Wie genau dieser Kurs aussehen könnte und ob er überhaupt schlüssig möglich ist, weiß derzeit niemand. Aber Anhänger der Grundidee gibt es reichlich, auch wenn Beliebigkeit und Unsicherheit drohen.

4. Unaufgeregte Abgrenzung nach rechts

Markus Söder, der im Sommer teilweise noch aggressiver redete als Seehofer und Dobrindt, dann aber eine abrupte Wende hinlegte, gibt eine eigene Deutung vor. Natürlich habe die CSU an die AfD verloren, aber dass die nicht so stark war wie Umfragen zwischendurch erwarten ließen, habe an seinem neuen Kurs gelegen. "Ich glaube, dass die klare Abgrenzung da gewirkt hat". Er habe aber eben nicht mehr alles verhindern können.

Der Ehrenvorsitzende Theo Waigel sagte, man müsse die AfD "bekämpfen, man muss sie isolieren", aber man dürfe sie nicht rechts überholen wollen.

Eine CSU nach diesem Vorbild würde Abstand zu den Grünen wahren, nicht offensiv liberaler werden, aber die gröbsten Provokationen lassen und darauf setzen, dass man durch weitgehend geräuschlose Politik die Konservativen wieder gewinnen kann.

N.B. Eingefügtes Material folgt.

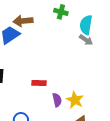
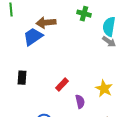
red rectangle: (39, 83) -> (62, 85), turned -48
yellow star: (75, 100) -> (104, 89), moved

Vermutlich überschneiden sich die Ziele mit Strategie Nummer 3, aber sie werden nicht so klar formuliert.

Da Söder weiterhin ohne echten Gegner ist, dürfte er die Richtung vorgeben. Angesichts der Neigung der CSU zu Geschlossenheit nach außen werden die anderen wahrscheinlich erst einmal nicht widersprechen. Aber es ist anzunehmen, dass hinter den Kulissen die Diskussion nicht beendet ist.

Nach der Vorstandssitzung kündigte Horst Seehofer eine "tiefe Analyse" an, sobald die Koalition steht. Er schob nach: "Eine Analyse mit Konsequenzen".